Data provided:
....................

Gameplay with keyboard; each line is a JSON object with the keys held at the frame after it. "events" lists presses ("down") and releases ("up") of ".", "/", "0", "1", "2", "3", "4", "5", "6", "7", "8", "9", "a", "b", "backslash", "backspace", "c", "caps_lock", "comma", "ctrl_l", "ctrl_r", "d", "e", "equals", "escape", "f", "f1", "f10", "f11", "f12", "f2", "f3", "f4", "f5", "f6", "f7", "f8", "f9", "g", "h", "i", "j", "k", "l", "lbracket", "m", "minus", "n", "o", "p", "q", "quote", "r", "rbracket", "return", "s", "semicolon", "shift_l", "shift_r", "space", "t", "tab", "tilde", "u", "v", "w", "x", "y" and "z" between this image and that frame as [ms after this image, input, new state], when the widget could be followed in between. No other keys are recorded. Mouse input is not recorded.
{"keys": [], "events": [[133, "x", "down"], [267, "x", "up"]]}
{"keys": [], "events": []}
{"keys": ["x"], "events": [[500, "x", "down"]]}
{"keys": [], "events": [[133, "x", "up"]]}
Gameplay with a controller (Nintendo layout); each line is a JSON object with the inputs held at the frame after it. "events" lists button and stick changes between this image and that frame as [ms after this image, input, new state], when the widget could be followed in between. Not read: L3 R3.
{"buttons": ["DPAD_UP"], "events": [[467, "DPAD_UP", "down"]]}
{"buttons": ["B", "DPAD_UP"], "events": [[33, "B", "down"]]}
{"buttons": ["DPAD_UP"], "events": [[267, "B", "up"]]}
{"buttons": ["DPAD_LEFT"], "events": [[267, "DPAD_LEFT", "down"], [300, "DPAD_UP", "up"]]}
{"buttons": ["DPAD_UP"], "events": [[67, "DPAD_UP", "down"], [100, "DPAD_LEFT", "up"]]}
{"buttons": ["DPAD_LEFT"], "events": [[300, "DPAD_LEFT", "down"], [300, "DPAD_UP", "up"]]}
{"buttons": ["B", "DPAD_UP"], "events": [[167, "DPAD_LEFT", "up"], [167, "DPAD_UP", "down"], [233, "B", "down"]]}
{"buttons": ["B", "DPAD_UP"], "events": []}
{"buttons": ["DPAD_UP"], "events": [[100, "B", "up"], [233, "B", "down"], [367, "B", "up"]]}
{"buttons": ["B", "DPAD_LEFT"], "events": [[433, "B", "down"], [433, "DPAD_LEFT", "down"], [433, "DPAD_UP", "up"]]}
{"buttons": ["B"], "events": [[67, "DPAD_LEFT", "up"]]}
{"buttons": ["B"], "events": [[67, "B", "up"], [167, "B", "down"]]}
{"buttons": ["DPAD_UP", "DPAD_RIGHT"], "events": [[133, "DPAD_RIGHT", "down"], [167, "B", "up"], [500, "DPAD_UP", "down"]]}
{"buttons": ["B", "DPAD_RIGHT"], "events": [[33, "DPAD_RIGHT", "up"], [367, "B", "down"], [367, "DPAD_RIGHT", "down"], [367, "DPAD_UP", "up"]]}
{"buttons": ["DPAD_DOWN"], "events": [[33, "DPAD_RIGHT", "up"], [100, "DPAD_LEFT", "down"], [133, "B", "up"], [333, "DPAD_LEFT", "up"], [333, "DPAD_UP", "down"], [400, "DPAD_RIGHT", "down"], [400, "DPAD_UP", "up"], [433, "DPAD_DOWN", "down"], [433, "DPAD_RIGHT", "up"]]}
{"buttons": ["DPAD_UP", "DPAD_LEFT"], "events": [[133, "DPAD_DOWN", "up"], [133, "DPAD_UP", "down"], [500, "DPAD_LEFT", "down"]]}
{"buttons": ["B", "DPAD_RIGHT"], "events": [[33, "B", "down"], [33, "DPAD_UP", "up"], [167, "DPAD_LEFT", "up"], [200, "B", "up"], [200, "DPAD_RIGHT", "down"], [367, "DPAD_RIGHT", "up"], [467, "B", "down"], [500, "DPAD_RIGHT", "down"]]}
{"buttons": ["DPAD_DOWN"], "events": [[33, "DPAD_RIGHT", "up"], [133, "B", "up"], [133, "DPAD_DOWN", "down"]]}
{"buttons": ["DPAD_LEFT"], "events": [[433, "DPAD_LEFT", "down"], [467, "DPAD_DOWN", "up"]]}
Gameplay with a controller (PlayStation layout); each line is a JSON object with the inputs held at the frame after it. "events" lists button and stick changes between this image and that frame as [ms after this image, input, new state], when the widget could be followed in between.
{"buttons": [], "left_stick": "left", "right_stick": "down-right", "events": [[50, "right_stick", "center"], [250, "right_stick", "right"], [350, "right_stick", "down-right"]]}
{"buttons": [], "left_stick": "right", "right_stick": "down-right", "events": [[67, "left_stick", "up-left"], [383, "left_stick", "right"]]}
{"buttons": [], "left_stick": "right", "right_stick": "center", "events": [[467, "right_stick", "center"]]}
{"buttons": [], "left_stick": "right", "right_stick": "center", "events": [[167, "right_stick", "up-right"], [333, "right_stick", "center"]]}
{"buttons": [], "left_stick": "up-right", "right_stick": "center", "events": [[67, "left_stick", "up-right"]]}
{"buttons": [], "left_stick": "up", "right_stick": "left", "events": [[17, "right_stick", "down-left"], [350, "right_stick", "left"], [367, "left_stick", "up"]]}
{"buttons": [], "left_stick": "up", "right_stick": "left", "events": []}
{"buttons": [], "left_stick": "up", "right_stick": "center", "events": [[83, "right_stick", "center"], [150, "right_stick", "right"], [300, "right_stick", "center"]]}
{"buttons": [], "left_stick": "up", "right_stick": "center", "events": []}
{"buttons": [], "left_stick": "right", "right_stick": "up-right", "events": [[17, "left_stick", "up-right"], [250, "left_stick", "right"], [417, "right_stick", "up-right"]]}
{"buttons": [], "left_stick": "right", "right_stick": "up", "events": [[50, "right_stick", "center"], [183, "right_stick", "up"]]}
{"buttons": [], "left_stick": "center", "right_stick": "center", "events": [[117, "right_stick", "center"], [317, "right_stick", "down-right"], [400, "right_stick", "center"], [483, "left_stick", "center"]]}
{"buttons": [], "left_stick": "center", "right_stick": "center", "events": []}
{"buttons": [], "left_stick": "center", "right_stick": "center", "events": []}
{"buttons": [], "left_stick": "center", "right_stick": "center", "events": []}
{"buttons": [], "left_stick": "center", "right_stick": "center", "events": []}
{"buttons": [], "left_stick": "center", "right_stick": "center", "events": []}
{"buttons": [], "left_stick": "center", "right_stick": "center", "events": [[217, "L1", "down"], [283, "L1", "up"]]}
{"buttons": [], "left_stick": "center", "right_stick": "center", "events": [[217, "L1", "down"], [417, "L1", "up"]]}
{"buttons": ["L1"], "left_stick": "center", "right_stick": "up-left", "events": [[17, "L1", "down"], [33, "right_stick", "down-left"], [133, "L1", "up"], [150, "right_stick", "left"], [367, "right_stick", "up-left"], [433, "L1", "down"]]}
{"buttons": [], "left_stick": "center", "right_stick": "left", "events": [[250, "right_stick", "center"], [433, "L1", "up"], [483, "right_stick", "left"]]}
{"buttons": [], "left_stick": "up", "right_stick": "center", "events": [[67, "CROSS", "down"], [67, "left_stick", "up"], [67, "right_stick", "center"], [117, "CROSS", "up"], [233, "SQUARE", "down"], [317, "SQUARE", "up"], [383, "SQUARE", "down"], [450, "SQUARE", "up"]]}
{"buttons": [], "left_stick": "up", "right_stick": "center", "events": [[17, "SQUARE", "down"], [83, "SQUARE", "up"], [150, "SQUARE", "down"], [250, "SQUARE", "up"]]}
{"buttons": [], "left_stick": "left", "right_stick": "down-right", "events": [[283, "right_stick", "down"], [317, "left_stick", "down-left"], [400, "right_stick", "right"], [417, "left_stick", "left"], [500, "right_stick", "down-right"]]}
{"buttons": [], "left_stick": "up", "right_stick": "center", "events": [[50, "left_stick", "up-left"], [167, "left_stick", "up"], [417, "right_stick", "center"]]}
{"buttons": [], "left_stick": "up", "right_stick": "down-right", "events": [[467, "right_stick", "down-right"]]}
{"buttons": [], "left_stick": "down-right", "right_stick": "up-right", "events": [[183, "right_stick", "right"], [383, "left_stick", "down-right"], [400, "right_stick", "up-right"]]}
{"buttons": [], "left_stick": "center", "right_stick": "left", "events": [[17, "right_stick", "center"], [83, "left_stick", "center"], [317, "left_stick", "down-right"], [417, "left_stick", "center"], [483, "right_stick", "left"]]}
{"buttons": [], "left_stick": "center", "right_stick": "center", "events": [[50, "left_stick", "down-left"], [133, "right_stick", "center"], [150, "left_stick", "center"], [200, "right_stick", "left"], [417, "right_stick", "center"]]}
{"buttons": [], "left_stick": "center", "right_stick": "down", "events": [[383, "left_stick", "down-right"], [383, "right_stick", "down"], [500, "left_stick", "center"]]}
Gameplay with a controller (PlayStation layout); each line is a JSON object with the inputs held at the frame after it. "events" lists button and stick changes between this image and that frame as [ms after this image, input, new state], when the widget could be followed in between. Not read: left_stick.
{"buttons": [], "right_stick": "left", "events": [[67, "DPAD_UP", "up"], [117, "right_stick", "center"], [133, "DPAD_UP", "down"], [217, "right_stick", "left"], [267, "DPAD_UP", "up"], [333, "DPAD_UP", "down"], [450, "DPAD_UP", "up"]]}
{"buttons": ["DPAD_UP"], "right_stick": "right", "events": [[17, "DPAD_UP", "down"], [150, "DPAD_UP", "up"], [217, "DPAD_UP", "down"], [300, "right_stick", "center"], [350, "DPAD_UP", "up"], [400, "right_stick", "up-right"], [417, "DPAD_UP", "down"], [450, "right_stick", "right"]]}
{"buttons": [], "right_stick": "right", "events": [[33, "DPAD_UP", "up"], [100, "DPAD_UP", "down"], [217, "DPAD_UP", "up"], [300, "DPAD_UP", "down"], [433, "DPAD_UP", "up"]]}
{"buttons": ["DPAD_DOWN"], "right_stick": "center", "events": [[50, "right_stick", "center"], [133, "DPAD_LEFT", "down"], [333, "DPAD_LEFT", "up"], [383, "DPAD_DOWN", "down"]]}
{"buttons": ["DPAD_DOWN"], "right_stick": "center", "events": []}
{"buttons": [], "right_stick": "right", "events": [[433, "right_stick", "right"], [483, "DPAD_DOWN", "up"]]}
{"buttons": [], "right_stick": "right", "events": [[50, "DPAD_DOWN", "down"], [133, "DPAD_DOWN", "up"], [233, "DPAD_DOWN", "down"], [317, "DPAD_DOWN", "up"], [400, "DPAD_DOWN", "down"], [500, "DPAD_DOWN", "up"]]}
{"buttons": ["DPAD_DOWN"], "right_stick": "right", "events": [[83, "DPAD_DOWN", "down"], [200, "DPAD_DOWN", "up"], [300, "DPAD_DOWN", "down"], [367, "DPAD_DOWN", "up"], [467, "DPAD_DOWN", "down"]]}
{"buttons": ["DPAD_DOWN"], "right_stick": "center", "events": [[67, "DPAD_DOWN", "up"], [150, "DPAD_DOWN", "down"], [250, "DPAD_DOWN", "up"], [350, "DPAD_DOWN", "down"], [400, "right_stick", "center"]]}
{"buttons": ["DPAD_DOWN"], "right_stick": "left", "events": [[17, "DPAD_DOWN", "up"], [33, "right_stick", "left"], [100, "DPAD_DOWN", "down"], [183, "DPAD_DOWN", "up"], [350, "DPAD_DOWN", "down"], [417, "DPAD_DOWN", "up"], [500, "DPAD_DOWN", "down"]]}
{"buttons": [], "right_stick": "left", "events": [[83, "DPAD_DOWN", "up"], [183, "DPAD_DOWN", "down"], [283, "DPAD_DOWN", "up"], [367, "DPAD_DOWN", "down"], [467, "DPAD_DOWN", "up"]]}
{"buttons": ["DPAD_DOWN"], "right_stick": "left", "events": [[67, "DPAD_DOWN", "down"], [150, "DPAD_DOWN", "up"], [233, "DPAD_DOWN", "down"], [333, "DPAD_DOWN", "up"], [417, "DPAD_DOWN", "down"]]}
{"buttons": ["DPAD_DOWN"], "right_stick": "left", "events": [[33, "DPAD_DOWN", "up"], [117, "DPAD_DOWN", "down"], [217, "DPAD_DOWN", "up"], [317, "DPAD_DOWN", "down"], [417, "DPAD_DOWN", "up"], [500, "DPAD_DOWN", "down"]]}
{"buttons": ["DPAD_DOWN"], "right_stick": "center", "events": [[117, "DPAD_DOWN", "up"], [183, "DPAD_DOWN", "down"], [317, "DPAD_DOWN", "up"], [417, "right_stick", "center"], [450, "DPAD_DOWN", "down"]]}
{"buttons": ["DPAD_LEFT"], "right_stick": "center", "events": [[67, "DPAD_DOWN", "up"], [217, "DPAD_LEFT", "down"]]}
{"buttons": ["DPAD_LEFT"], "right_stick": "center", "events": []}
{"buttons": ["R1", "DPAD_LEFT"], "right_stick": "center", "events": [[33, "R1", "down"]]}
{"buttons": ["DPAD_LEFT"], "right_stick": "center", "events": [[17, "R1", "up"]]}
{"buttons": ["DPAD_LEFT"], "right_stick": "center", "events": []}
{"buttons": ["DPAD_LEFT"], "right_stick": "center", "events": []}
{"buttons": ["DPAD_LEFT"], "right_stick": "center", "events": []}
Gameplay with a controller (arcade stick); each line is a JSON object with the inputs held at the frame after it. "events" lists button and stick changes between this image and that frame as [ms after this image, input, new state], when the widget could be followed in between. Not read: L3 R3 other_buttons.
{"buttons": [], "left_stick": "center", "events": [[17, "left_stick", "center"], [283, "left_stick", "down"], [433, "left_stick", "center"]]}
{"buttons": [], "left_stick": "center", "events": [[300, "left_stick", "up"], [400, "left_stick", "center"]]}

....................

Report the number of lines in the entries above that include the string "SQUARE". Give nothing but the number.

2